◆ **TEXT PROVIDED**
** begin **
Portland Skateboarders by Melissa Hood

When we pulled into the parking lot next to Madison High School and Glenhaven Skatepark, I was shocked at how many skaters filled the park. I got out of the car and leaned up against a tree a good distance away. I didn’t really know what Gabe looked like, and I wouldn’t know how to pick him out of the throng of fast-moving skaters. The breeze smelled like fireworks. Gabe finally rolled up to me, emerging seemingly out of nowhere; glasses, black pants, black t-shirt. He introduced himself, then went over to talk to a couple guys leaning against a length of metal railing in the grass.

Gabe motioned to me with his hand, so I walked over and joined the boys, sitting in the grass just a couple feet from the edge of the concrete of the skateboarding zone.

Gabe’s friend, Nikolai, had a plastic bowl of blueberries and strawberries sitting on the ground next to him. He was wearing a red t-shirt with the words FREE GEEK on it. A couple tattoos that looked like they weren’t done in a professional shop peaked out from underneath his shorts.

“Want some?” he asked me, picking up the bowl.

“No thanks.”

As we sat and began our conversation about skateboarding, a couple more guys took a break and came to sit against the pole next to us.

In the middle of our conversation, Nikolai opened up a messenger bag and pulled out cans of beer, passing them out to the boys around him. He offered me one, and I shook my head. He gave it to the next available outstretched hand.
** end **
◆ **THE TASKS**
• A. Write out, word for word, the passage of the Portland skateboarders piece from "Portland Skateboarders by" to "in the grass.".
• B. Pick up the Portland skateboarders piece after its final sentence and carry the scene forward.

◆ **SUPPLIED DATA**
** begin **
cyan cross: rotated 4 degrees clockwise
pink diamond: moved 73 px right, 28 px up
** end **
** begin **
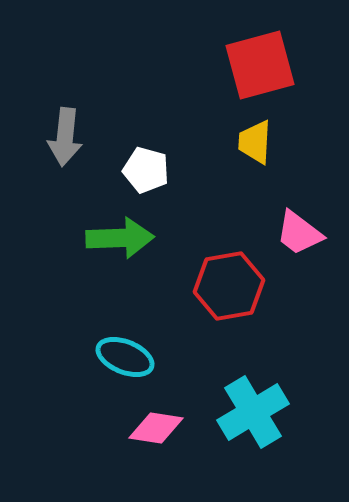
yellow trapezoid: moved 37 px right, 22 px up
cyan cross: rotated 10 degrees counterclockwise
** end **
◆ **TASK-BY-TASK OUTPUTS**
• A.
Portland Skateboarders by Melissa Hood

When we pulled into the parking lot next to Madison High School and Glenhaven Skatepark, I was shocked at how many skaters filled the park. I got out of the car and leaned up against a tree a good distance away. I didn’t really know what Gabe looked like, and I wouldn’t know how to pick him out of the throng of fast-moving skaters. The breeze smelled like fireworks. Gabe finally rolled up to me, emerging seemingly out of nowhere; glasses, black pants, black t-shirt. He introduced himself, then went over to talk to a couple guys leaning against a length of metal railing in the grass.

• B.
Then, a few minutes later, a couple more guys strolled over to the railing.

Nathan, who had a collage of tattoos on his arms, including a portrait of Rat Fink on his forearm and the words declaring SKATE AND DESTROY on the inside of one bicep, was sitting next to Nikolai. He had rolled a joint and was passing it around. When it came to me, I shook my head, and it was passed on to the kid sitting next to me. Gabe continued to talk with me as if we were in a separate area entirely, no interruption in the conversation.

A couple more guys arrived and sat down. Few of them acknowledged my presence, but there ended up being a group of about nine or ten young tattooed guys lounging around the metal pole where I sat on the far side.

I remembered something Earl, from Cal Skate Skateboards, a notorious skate shop in Portland, had told me about what happens when a girl enters a skatepark: “You know how there’s this whole male macho thing. You know, girl shows up, everybody starts skating, you know what I’m saying? You straighten up….It's gonna change the dynamic of the whole lot. Not a bad thing it’s just, it’s just human nature.”

Slowly, the boys sauntered back out, dropping back onto the concrete to skate again.

Audio bellow: As Nikolai was trying to talk to me about his experience with working at an indoor skate park, the rest of the group notices a compelling hairstyle.

Gabe, Nikolai, and I overheard Damion talking to some other skaters sitting around in the grass: “I work at Vans, they sell those for sixty-five dollars.”

“See, that too,” Gabe said to me, pointing at his friend, “People...just live and breathe skateboarding. He works at a skateboarding shop, he skates, talks about skating, looks at skating-”

“Cries about skating,” added Nickolai.

“There you go.”

They laugh, then fall silent, looking out at the other guys skating around the park, the sound of boards and metal trucks scraping against concrete filled the air.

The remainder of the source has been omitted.